Quatre-vingts ans après avoir été spoliées à une famille juive pendant l’occupation nazie de la France, deux natures mortes du XVIIe siècle ont été restituées aux héritiers de leurs propriétaires légitimes, qui en ont fait don au musée du Louvre à Paris.
Les deux tableaux, « Nature morte au jambon » de l’artiste néerlandais Floris van Schooten et « Nourriture, fruits et verre sur une table » de l’Allemand Peter Binoit, sont désormais exposés aux côtés de documents historiques donnant des informations sur les Javal, la famille qui les possédait jusqu’en 1944.
On pense que les œuvres ont été pillées cette année-là dans le manoir familial du 7e arrondissement de Paris, selon le ministère français de la Culture, qui a contribué à retrouver les propriétaires légitimes.
Cinq membres de la famille ont été déportés et assassinés au camp d’extermination d’Auschwitz, tandis que d’autres ont combattu dans la Résistance ou sont entrés dans la clandestinité.
Leurs ayants droit vivants ont finalement été identifiés l’année dernière grâce aux efforts des chercheurs du ministère de la Culture, des Archives nationales françaises et de la CIVS, la commission chargée d’examiner les demandes de réparation des victimes des lois antisémites françaises de guerre.
Les héritiers ont remis les œuvres au Louvre lors d’une cérémonie mardi dernier, à laquelle ont assisté 48 descendants des Javal.
C’est un « devoir de mémoire envers ma famille, qui a été spoliée et persécutée, dont l’histoire parle aux générations actuelles », a déclaré à l’AFP l’une d’elles, Marion, demandant à garder l’anonymat.
‘N’oublie jamais’
La nouvelle exposition « témoigne d’un groupe de personnes riches et intéressantes » qui ont eu des destins très différents, a-t-elle déclaré.
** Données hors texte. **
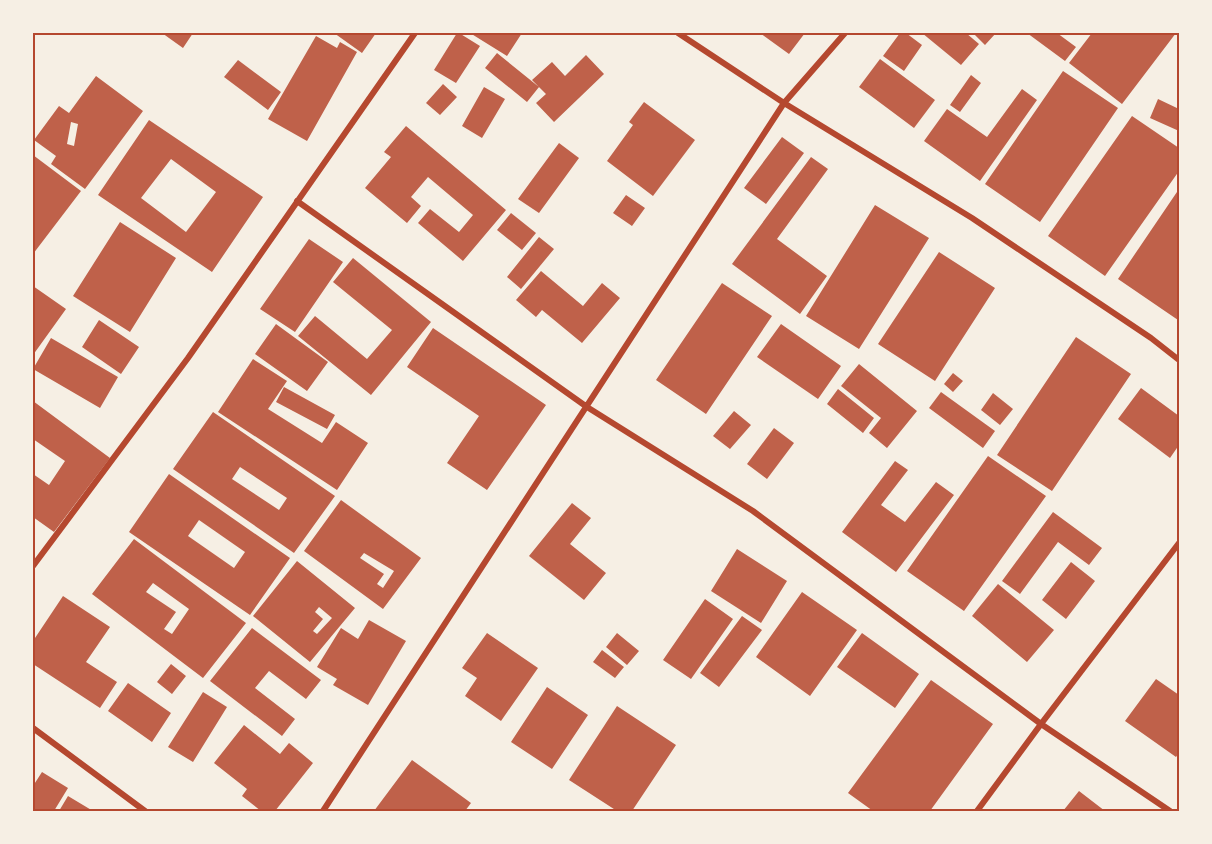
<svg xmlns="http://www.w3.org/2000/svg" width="1212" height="844" viewBox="0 0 1212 844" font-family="'Golos Text',sans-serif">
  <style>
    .building { fill: #bf614a; fill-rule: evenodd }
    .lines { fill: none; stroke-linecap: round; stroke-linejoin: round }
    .minor { stroke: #b5482f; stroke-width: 6 }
    .neatline { fill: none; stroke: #b5482f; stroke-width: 2 }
  </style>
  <rect width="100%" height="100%" fill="#f6efe4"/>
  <path class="building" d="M162,33H193L183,48Z
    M334,33H376L362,53Z
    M457,33H459L480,46L456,83L434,70Z
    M470,33H522L507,56Z
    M760,33H805L789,54Z
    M900,33H906L922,45L904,71L883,56Z
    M922,33H966L979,44L961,65Z
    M973,33H996L985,45Z
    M1027,33H1057L1076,47L1065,61Z
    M1092,33H1176L1122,104L1069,63Z
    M316,36L337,48L340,42L357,52L307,141L268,119Z
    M497,53L539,87L527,102L485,68Z
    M586,55L604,74L554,122L536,103L546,94L532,80L552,62L565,76Z
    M880,59L935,100L914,128L859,87Z
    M238,60L281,92L268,110L224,77Z
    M1063,71L1118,108L1040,222L985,184Z
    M971,75L981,83L960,112L950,105Z
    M96,76L143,111L85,189L51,164L56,156L34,140L59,106L69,113ZM71,122L78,124L74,146L67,144Z
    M443,84L457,97L440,115L426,103Z
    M484,87L505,99L482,138L462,126Z
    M1022,89L1037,100L980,181L924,141L947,109L987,137Z
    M1158,99L1179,109V131L1150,118Z
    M644,102L695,140L653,196L607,161L633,125L629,122Z
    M1132,116L1179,148V171L1105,276L1048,236Z
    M149,120L263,197L212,272L98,195ZM171,159L216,192L186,232L141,198Z
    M406,126L506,210L463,261L418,223L430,209L459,232L473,215L428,177L411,197L421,206L407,223L365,188L391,157L384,152Z
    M782,137L804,153L766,204L744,188Z
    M559,143L579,158L539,213L518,199Z
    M33,155L81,191L33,254Z
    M811,157L828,169L777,239L827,276L800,314L732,264Z
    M1179,189V318L1178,320L1118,279Z
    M626,195L645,208L632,226L613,213Z
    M875,205L929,238L859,349L806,316Z
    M511,213L536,233L522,250L497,230Z
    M120,222L176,258L130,332L73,296Z
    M539,237L554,249L521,289L507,277Z
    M309,239L343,262L295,332L260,309Z
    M939,252L995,288L935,381L878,344Z
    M353,258L431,322L371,395L298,336L315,316L367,359L392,330L333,282Z
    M541,271L583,306L602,283L620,298L582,343L542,310L536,317L516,300Z
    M722,283L772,316L706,414L656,380Z
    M33,286L66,309L33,355Z
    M99,320L139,347L121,374L82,347Z
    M276,324L328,362L307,391L255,354Z
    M781,324L841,366L818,399L757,357Z
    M433,328L546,405L487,490L447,463L479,416L407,367Z
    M1076,337L1131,374L1052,491L997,455Z
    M51,338L118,377L100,408L33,369Z
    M253,359L287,381L268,409L322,443L336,422L368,443L337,490L218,412Z
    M859,364L917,411L887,448L869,433L881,418L841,386Z
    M953,373L963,381L953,392L944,384Z
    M284,387L335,415L327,429L276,402Z
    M1141,388L1179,416V445L1170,458L1118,419Z
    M838,389L874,418L863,433L827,404Z
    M941,392L995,431L983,448L929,408Z
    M993,393L1013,409L1000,425L981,410Z
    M33,401L110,458L54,532L33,517V474L49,485L65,461L33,439Z
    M734,411L751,425L730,449L713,436Z
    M213,412L335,496L294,553L173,469ZM240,467L287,498L279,510L232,479Z
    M774,428L794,443L767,479L747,464Z
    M988,456L1046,496L964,611L907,571Z
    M895,461L908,470L881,505L905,522L936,482L954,495L896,572L842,532Z
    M169,474L290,558L250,615L129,532ZM199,520L245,552L234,568L188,536Z
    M341,500L421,558L383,609L304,551ZM364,553L394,571L383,588L377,584L384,574L360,558Z
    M572,503L591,518L570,544L606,573L584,600L529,556Z
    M1053,512L1102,548L1089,565L1058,542L1020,594L1002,581Z
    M134,539L246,623L203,678L92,594ZM153,583L189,609L172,634L164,629L176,612L146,592Z
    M737,549L787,581L761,623L711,591Z
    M297,561L355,608L310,662L253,616ZM319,607L332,618L317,634L313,631L323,619L315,612Z
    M1071,562L1095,581L1066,619L1042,600Z
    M998,584L1054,630L1027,662L972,616Z
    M802,592L857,630L810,696L756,657Z
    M63,596L110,627L86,662L117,682L100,708L33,664V641Z
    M705,599L733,619L691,679L663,660Z
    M742,616L762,630L719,687L700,673Z
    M369,620L406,641L368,705L333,685L337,679L317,667L341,628L358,639Z
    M252,628L321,680L306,699L269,671L255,688L295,719L282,736L210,681Z
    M487,633L538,668L501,721L465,696L477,678L462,668Z
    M617,633L639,651L627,665L606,647Z
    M862,633L919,674L895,708L837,667Z
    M602,650L624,667L615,678L593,662Z
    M171,664L186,676L172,694L157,682Z
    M1156,679L1179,695V753L1176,757L1125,721Z
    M931,680L993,724L930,811H873L848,793Z
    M128,683L171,713L152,742L108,711Z
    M547,687L588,715L552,769L511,742Z
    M203,692L227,707L193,762L168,747Z
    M617,706L676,745L632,811H617L569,780Z
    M244,725L280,754L289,743L313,763L275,811H261L242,796L247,789L214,763Z
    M412,760L471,803L465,811H374Z
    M42,772L68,788L54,811H33V786Z
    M1079,791L1105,811H1063Z
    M68,796L93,811H59Z"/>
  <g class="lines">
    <path class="minor" d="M678,33L784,103L972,218L1151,338L1179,360
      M297,201L587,407L753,511L1041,724L1170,811
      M33,566L188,358L415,33
      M33,728L145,811
      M323,811L784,103L845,33
      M977,811L1041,724L1179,543"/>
  </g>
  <rect width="1212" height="844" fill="none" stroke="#f6efe4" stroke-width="69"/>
  <rect x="34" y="34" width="1144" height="776" class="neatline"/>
</svg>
La directrice du musée, Laurence des Cars, a déclaré à l’AFP qu’il s’agissait d’un « appel à ne jamais oublier, d’un engagement à transmettre la mémoire et d’un appel constant à l’action ».
On pense que les tableaux des Javal faisaient partie des milliers d’œuvres d’art volées et emmenées en Allemagne à l’automne 1944.
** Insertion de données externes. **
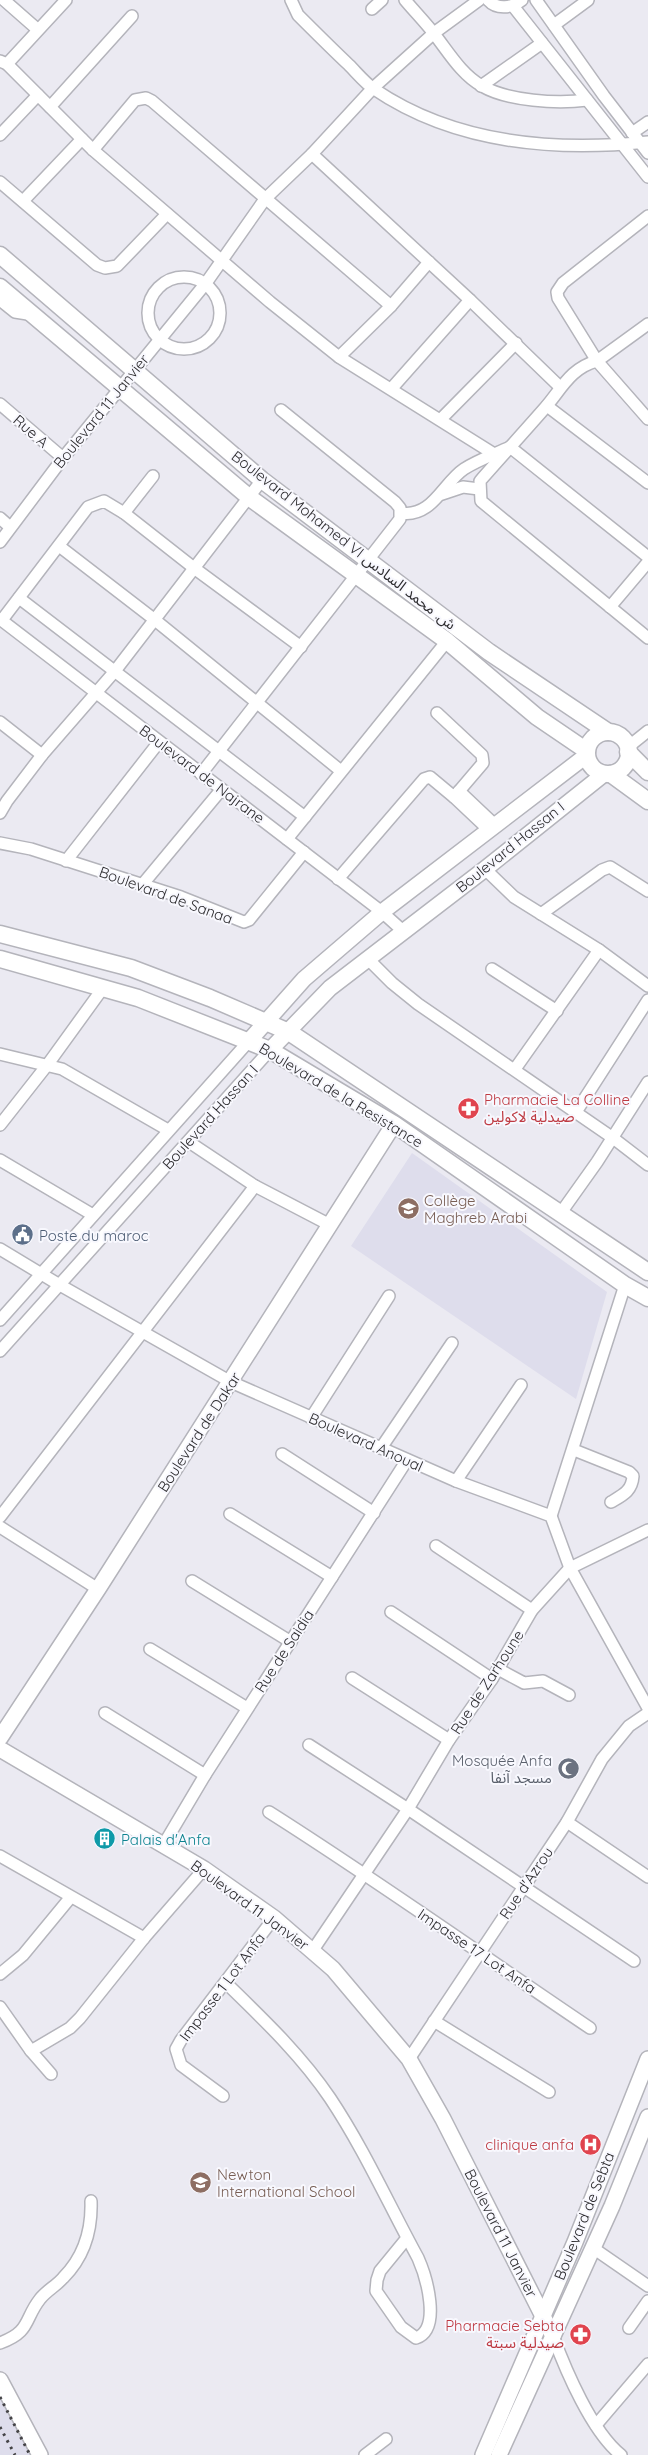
<svg xmlns="http://www.w3.org/2000/svg" width="648" height="2455" viewBox="0 0 648 2455" font-family="Quicksand,'Noto Sans Arabic',sans-serif">
	<style>
		.built { fill: #deddec }
		.lines { fill: none; stroke-linecap: round; stroke-linejoin: round }
		.minor-casing { stroke: #b4b4bb; stroke-width: 14 }
		.tertiary-casing { stroke: #b4b4bb; stroke-width: 18 }
		.secondary-casing { stroke: #b4b4bb; stroke-width: 19 }
		.minor { stroke: #fff; stroke-width: 11 }
		.tertiary { stroke: #fff; stroke-width: 15 }
		.secondary { stroke: #fff; stroke-width: 16 }
		.rail { stroke: #444346; stroke-width: 3; stroke-dasharray: 2.5 5; stroke-linecap: butt }
		.labels { text-anchor: middle; dominant-baseline: central; stroke-width: 4; stroke-linejoin: round; paint-order: stroke }
		.street-label { font-size: 15px; fill: #2d2c2f; stroke: #f8f8fe }
		.health-label { font-size: 15px; fill: #be3a42; stroke: #f8f8fe; text-anchor: end }
		.education-label { font-size: 15px; fill: #785e54; stroke: #f8f8fe; text-anchor: start }
		.service-label { font-size: 15px; fill: #4e5e75; stroke: #f8f8fe; text-anchor: start }
		.worship-label { font-size: 15px; fill: #5b616d; stroke: #f8f8fe; text-anchor: end }
		.culture-label { font-size: 15px; fill: #0d838f; stroke: #f8f8fe; text-anchor: start }
	</style>
	<rect width="100%" height="100%" fill="#ebeaf2"/>
	<g class="built">
		<polygon points="412,1153 607,1292 576,1399 351,1246"/>
		<polygon points="0,2389 35,2455 0,2455"/>
	</g>
	<g class="lines">
		<defs>
			<g id="minor">
				<polyline points="4,0 37,29"/>
				<path d="M291 0 298 15C315 32 332 49 349 65 357 73 365 83 374 89 455 144 553 152 648 142"/>
				<path d="M405 0C415 12 426 23 435 35 449 53 462 75 482 86 508 101 557 104 587 100"/>
				<path d="M488 0C497 10 512 8 522 0"/>
				<polyline points="536,0 604,96 648,153"/>
				<polyline points="513,6 648,177"/>
				<polyline points="372,9 382,0"/>
				<polyline points="554,25 588,0"/>
				<polyline points="0,61 7,64 93,150 270,302 339,357 494,454"/>
				<polyline points="7,64 66,0"/>
				<polyline points="481,86 542,43"/>
				<polyline points="50,107 132,16"/>
				<polyline points="632,133 648,122"/>
				<polyline points="0,135 38,95"/>
				<polyline points="93,150 135,100 146,98 152,101 391,306"/>
				<polyline points="312,154 470,300 560,387"/>
				<polyline points="0,182 97,265 105,268 117,266 167,214"/>
				<polyline points="23,201 82,139"/>
				<polyline points="648,216 563,283 557,292 558,298 597,361 648,324"/>
				<circle cx="184" cy="313" r="36"/>
				<polyline points="0,300 15,312 34,315"/>
				<polyline points="339,357 391,306 429,262"/>
				<polyline points="392,388 470,300"/>
				<polyline points="0,404 63,458"/>
				<polyline points="547,406 648,483"/>
				<polyline points="441,419 516,343"/>
				<path d="M648 419 597 361C570 368 561 390 544 409 523 433 501 457 480 481L481 501 648 638"/>
				<polyline points="442,494 463,487 479,489"/>
				<polyline points="124,513 153,476"/>
				<path d="M401 513C432 518 443 483 464 469 478 460 495 454 510 447L648 557"/>
				<polyline points="0,518 10,527"/>
				<polyline points="0,542 63,458 206,283 265,199 312,154 373,88 434,33 479,0"/>
				<polyline points="59,546 155,620 341,771"/>
				<polyline points="19,598 305,817"/>
				<polyline points="610,607 648,562"/>
				<polyline points="0,619 382,912 403,931"/>
				<polyline points="2,620 88,507 104,501 124,513 194,568 301,647"/>
				<polyline points="0,722 42,755"/>
				<polyline points="628,747 648,731"/>
				<polyline points="201,774 400,519 400,508 395,502 281,410"/>
				<polyline points="459,791 496,826"/>
				<polyline points="454,797 490,831"/>
				<polyline points="0,813 7,801 42,755 115,671 262,480"/>
				<polyline points="287,839 447,641"/>
				<polyline points="0,843 31,849 181,897 244,922 249,920 304,852"/>
				<polyline points="66,861 159,742"/>
				<polyline points="485,869 514,897 599,950 648,986"/>
				<polyline points="338,879 424,779 430,777 454,797 483,763 482,755 437,713"/>
				<polyline points="142,885 221,790"/>
				<polyline points="541,914 602,870 610,867 648,891"/>
				<polyline points="367,958 392,983 418,1004 613,1138 648,1165"/>
				<polyline points="492,969 557,1011"/>
				<polyline points="0,1054 62,1069 168,1130"/>
				<polyline points="515,1069 599,950"/>
				<polyline points="576,1112 648,1000"/>
				<polyline points="0,1125 48,1064 103,988"/>
				<polyline points="189,1142 255,1186 330,1225"/>
				<polyline points="0,1160 93,1215"/>
				<polyline points="560,1214 597,1162 648,1082"/>
				<polyline points="0,1249 58,1284 231,1382 456,1481 551,1516 570,1568 648,1708"/>
				<polyline points="0,1320 249,1041"/>
				<polyline points="0,1351 270,1050"/>
				<polyline points="311,1418 389,1296"/>
				<polyline points="381,1448 452,1343"/>
				<path d="M574 1450 629 1472 633 1476C632 1491 623 1495 611 1502"/>
				<polyline points="282,1454 374,1513"/>
				<polyline points="456,1481 521,1385"/>
				<polyline points="230,1514 332,1577"/>
				<polyline points="551,1516 625,1285"/>
				<polyline points="0,1517 255,1186"/>
				<polyline points="0,1527 98,1589"/>
				<polyline points="436,1546 532,1610"/>
				<polyline points="192,1581 291,1642"/>
				<polyline points="391,1612 492,1679"/>
				<polyline points="150,1649 247,1708"/>
				<polyline points="498,1669 524,1683 543,1681 569,1695"/>
				<polyline points="352,1678 449,1740"/>
				<polyline points="105,1713 205,1775"/>
				<polyline points="309,1745 408,1809 634,1961"/>
				<path d="M269 1812C378 1881 483 1956 590 2028"/>
				<polyline points="567,1822 648,1877"/>
				<polyline points="164,1844 205,1775 407,1460"/>
				<polyline points="0,1856 144,1938"/>
				<polyline points="313,1950 408,1809 449,1740 492,1679 532,1610 570,1568 648,1530"/>
				<polyline points="0,1974 23,1955 70,1898"/>
				<path d="M226 1983C263 2019 301 2055 330 2098 364 2149 389 2205 418 2258 426 2276 442 2329 416 2338L401 2327 376 2291 377 2280 380 2271 407 2238"/>
				<polyline points="0,2007 31,2051 51,2074"/>
				<polyline points="434,2021 549,2092"/>
				<polyline points="31,2051 70,2028 80,2018 144,1938 204,1869"/>
				<polyline points="409,2059 567,1822 602,1759 629,1726 648,1713"/>
				<polyline points="223,2096 181,2065 176,2049 181,2040 274,1918"/>
				<polyline points="593,2248 648,2286"/>
				<polyline points="629,2328 648,2301"/>
				<path d="M553 2336C566 2371 592 2432 621 2455"/>
				<path d="M0 2343C31 2332 24 2319 40 2299 46 2291 56 2286 63 2278 84 2257 92 2230 91 2201"/>
				<polyline points="596,2425 648,2364"/>
				<polyline points="365,2455 386,2439"/>
			</g>
			<g id="tertiary">
				<polyline points="249,1041 304,979 382,912 587,755"/>
				<polyline points="270,1050 330,988 485,869 604,774"/>
				<polyline points="0,1738 98,1589 394,1124"/>
				<polyline points="0,1749 204,1869 274,1918 333,1969 409,2059 443,2119 553,2336"/>
				<polyline points="0,2380 40,2455"/>
				<polyline points="483,2455 575,2242 648,2059"/>
				<polyline points="499,2455 612,2206 648,2117"/>
			</g>
			<g id="secondary">
				<polyline points="0,255 262,480 489,652 608,732"/>
				<polyline points="0,287 250,498 447,641 537,717 587,751"/>
				<circle cx="608" cy="753" r="21"/>
				<polyline points="628,752 648,772"/>
				<polyline points="611,774 648,801"/>
				<polyline points="0,934 131,968 210,998 289,1032 648,1272"/>
				<polyline points="0,959 138,998 270,1050 394,1124 625,1285 648,1298"/>
			</g>
		</defs>
		<use href="#minor" class="minor-casing"/>
		<use href="#tertiary" class="tertiary-casing"/>
		<use href="#secondary" class="secondary-casing"/>
		<use href="#minor" class="minor"/>
		<use href="#tertiary" class="tertiary"/>
		<use href="#secondary" class="secondary"/>
		<g class="rail">
			<polyline points="0,2397 30,2455"/>
			<polyline points="0,2427 15,2455"/>
		</g>
	</g>
	<defs>
		<symbol id="pharmacy-disc" viewBox="-11 -11 22 22"><circle r="9.5" fill="#e0444e" stroke="#f8f8fe"/><path d="M-2-6h4v4h4v4h-4v4h-4v-4h-4v-4h4Z" fill="#fff"/></symbol>
		<symbol id="school-disc" viewBox="-11 -11 22 22"><circle r="9.5" fill="#8d6e63" stroke="#f8f8fe"/><path d="M0-5L7-2L0 1L-7-2ZM-4 1L0 2.5L4 1V4Q0 6-4 4Z" fill="#fff"/></symbol>
		<symbol id="civic-disc" viewBox="-11 -11 22 22"><circle r="9.5" fill="#5c6f8a" stroke="#f8f8fe"/><path d="M-.6-6.5H3V-4.5H.6V-3L4-1V1h2V6H-6V1h2V-1L-.6-3ZM-1.2 2.5V6h2.4V2.5Z" fill="#fff"/></symbol>
		<symbol id="mosque-disc" viewBox="-11 -11 22 22"><circle r="9.5" fill="#6b7280" stroke="#f8f8fe"/><path d="M3.5-4.9A6 6 0 1 0 3.5 4.9A5 5 0 1 1 3.5-4.9Z" fill="#fff"/></symbol>
		<symbol id="building-disc" viewBox="-11 -11 22 22"><circle r="9.5" fill="#0f9aa8" stroke="#f8f8fe"/><path d="M-4-6H4V6H1V3H-1V6H-4ZM-2.5-4.3h1.7v1.8h-1.7ZM.8-4.3h1.7v1.8H.8ZM-2.5-1h1.7V.8h-1.7ZM.8-1h1.7V.8H.8Z" fill="#fff"/></symbol>
		<symbol id="hospital-disc" viewBox="-11 -11 22 22"><circle r="9.5" fill="#e0444e" stroke="#f8f8fe"/><path d="M-5-5h3v3.5h4V-5h3V5h-3V1.5h-4V5h-3Z" fill="#fff"/></symbol>
	</defs>
	<g fill-rule="evenodd">
		<use href="#pharmacy-disc" x="456" y="1096" width="25" height="25"/>
		<use href="#school-disc" x="396" y="1196" width="25" height="25"/>
		<use href="#civic-disc" x="10" y="1222" width="25" height="25"/>
		<use href="#mosque-disc" x="556" y="1756" width="25" height="25"/>
		<use href="#building-disc" x="92" y="1826" width="25" height="25"/>
		<use href="#hospital-disc" x="578" y="2132" width="25" height="25"/>
		<use href="#school-disc" x="188" y="2170" width="25" height="25"/>
		<use href="#pharmacy-disc" x="568" y="2322" width="25" height="25"/>
	</g>
	<g class="labels">
		<g class="street-label">
			<text transform="translate(101 411) rotate(-51)">Boulevard 11 Janvier</text>
			<text transform="translate(31 431) rotate(41)">Rue A</text>
			<text transform="translate(344 540) rotate(38)">Boulevard Mohamed VI ش. محمد السادس</text>
			<text transform="translate(202 774) rotate(37)">Boulevard de Najrane</text>
			<text transform="translate(510 847) rotate(-39)">Boulevard Hassan I</text>
			<text transform="translate(166 895) rotate(20)">Boulevard de Sanaa</text>
			<text transform="translate(341 1095) rotate(31)">Boulevard de la Resistance</text>
			<text transform="translate(210 1117) rotate(-48)">Boulevard Hassan I</text>
			<text transform="translate(199 1432) rotate(-57)">Boulevard de Dakar</text>
			<text transform="translate(366 1442) rotate(24)">Boulevard Anoual</text>
			<text transform="translate(284 1651) rotate(-57)">Rue de Saidia</text>
			<text transform="translate(487 1682) rotate(-57)">Rue de Zarhoune</text>
			<text transform="translate(526 1883) rotate(-56)">Rue d'Azrou</text>
			<text transform="translate(250 1905) rotate(36)">Boulevard 11 Janvier</text>
			<text transform="translate(477 1951) rotate(34)">Impasse 17 Lot Anfa</text>
			<text transform="translate(222 1987) rotate(-53)">Impasse 1 Lot Anfa</text>
			<text transform="translate(584 2216) rotate(-68)">Boulevard de Sebta</text>
			<text transform="translate(501 2233) rotate(63)">Boulevard 11 Janvier</text>
		</g>
		<g class="health-label">
			<text x="484" y="1099" text-anchor="start">Pharmacie La Colline<tspan x="484" dy="17">صيدلية لاكولين</tspan></text>
			<text x="574" y="2144">clinique anfa</text>
			<text x="564" y="2325">Pharmacie Sebta<tspan x="564" dy="17">صيدلية سبتة</tspan></text>
		</g>
		<g class="education-label">
			<text x="424" y="1200">Collège<tspan x="424" dy="17">Maghreb Arabi</tspan></text>
			<text x="217" y="2174">Newton<tspan x="217" dy="17">International School</tspan></text>
		</g>
		<g class="service-label">
			<text x="39" y="1235">Poste du maroc</text>
		</g>
		<g class="worship-label">
			<text x="552" y="1760">Mosquée Anfa<tspan x="552" dy="17">مسجد آنفا</tspan></text>
		</g>
		<g class="culture-label">
			<text x="121" y="1839">Palais d'Anfa</text>
		</g>
	</g>
</svg>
Mathilde Javal, membre survivante de la famille, avait officiellement demandé la restitution des tableaux à la fin de la guerre en 1945, mais des erreurs dans l’orthographe de son nom et de son adresse ont retardé le processus, selon le Louvre.
Sa lettre est désormais présentée aux côtés des tableaux.
Au lieu d’être restituées, les deux natures mortes ont fini au Louvre dans les années 1950, dans la collection d’œuvres spoliées de l’État français dont la propriété légitime n’est pas claire.
Dans le cadre du programme de récupération des musées nationaux, des milliers d’entre eux ont été confiés à des musées nationaux pour être conservés en lieu sûr.
Le gouvernement a également demandé à des experts en généalogie de l’aider à retrouver les propriétaires vivants, bien que cette initiative soit limitée à un petit nombre d’objets.
Des milliers de pièces volées
En France, pendant l’occupation nazie de 1940 à 1945, environ 100 000 objets culturels ont été pillés ou vendus sous la contrainte, principalement à des familles juives. Beaucoup ont été transférés en Allemagne.
Environ 60 000 œuvres revinrent en France après la guerre, dont 45 000 furent restituées à leurs propriétaires par une commission spéciale qui fonctionna jusqu’en 1949.
Des 15 000 restants, environ 13 000 ont été vendus par l’État et 2 200 confiés à des musées.
Le Louvre abrite 1 610 œuvres d’art, dont 791 peintures.